Summary
In Ferguson v. Gangwer, 140 Fla. 704, 192 So. 196, this Court held that the above statute abolished the element of scienter and made the dog owner liable for damages incident to the bite of his dog.
Summary of this case from Romfh v. BermanOpinion
Opinion Filed November 17, 1939 Rehearing Denied December 8, 1939
A Writ of Error from the Circuit Court for Palm Beach County, C.E. Chillingworth, Judge.
Elmore Cohen, for Plaintiff in Error;
Fulton Jacobs, for Defendant in Error.
Defendant in error brought a common-law action against the plaintiff in error to recover damages for personal injuries resulting from an attack and bite of a French bulldog belonging to the latter. A demurrer to the declaration was overruled, a number of pleas were filed, and a demurrer to the third plea was sustained. The trial resulted in a verdict and judgment for the plaintiff, to which the defendant took writ of error.
It is first contended that the declaration was fatally defective in that it did not allege that defendant's bulldog was vicious and that he (defendant) had knowledge of his vicious propensity.
The declaration was in three counts, the first of which contained no allegation with reference to the vicious propensity of the dog but the second and third counts do contain such allegations. As a common-law declaration, allegations of the kind contended for were essential but they were not necessary in this case since Section 7044, Compiled General Laws of 1927, provides that owners of dogs shall be liable for any damages done by them to domestic animals or persons. Defendant was on knowledge of this statute and was responsible for any damage done by his dog to the plaintiff. Keeybolts v. Buffon, 89 Ohio St. 61, 105 N.E. 192.

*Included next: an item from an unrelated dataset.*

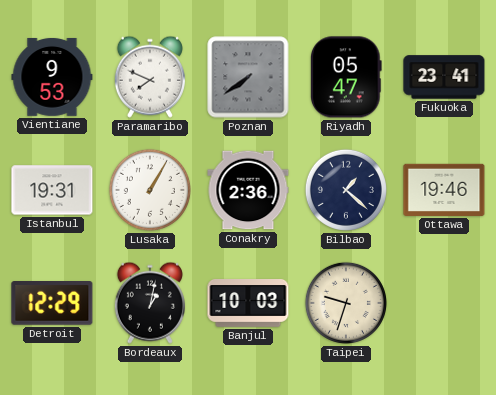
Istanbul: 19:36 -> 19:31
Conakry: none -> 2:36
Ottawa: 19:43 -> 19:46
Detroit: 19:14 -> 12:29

Even if an allegation of the kind contended for was necessary, the declaration in question is not fatally defective because two of the counts contain such allegations and there is no indication as to which count the jury based its verdict on. McNeil v. Webeking, 66 Fla. 407, 63 So. 728. The second and third counts were ample to meet this objection.
It is next contended that the trial court erred in his order striking defendant's third plea to the declaration.
This plea has been examined and found to contain no defense that could not have been offered under the plea of not guilty so the decree striking it was free from error. Shelfer v. American Agricultural Chemical Co., 113 Fla. 108, 152 So. 613.
It is also contended that a judgment of $1,500 was excessive in view of the damages shown.
The record discloses that defendant's bulldog ran out on the street as plaintiff was passing defendant's place and after making several attempts to bite him, caught plaintiff by the ring finger on the left hand and tore the flesh from the bone about two-thirds of its length, that this part of his finger had to be amputated, leaving the joint enlarged and the finger stiff. It is shown that defendant suffered great mental and physical pain, that he had a hospital and doctor bill to pay and that his injury was permanent and still gave him pain. It is also shown that he was ticket agent for the New York Central Railroad at Toledo, Ohio, and that his injury was an impediment to him in performing his duties of his employment. A very able trial judge considered this question and refused to reduce the judgment. We find nothing in the record to warrant a reversal.
Other assignments have been considered but we find no reversible error.
Affirmed.
BUFORD and, J. J., concur.
WHITFIELD, J., concurs in opinion and judgment.
Justices BROWN and CHAPMAN not participating as authorized by Section 4687, Compiled General Laws of 1927, and Rule 21-A of the Rules of this Court.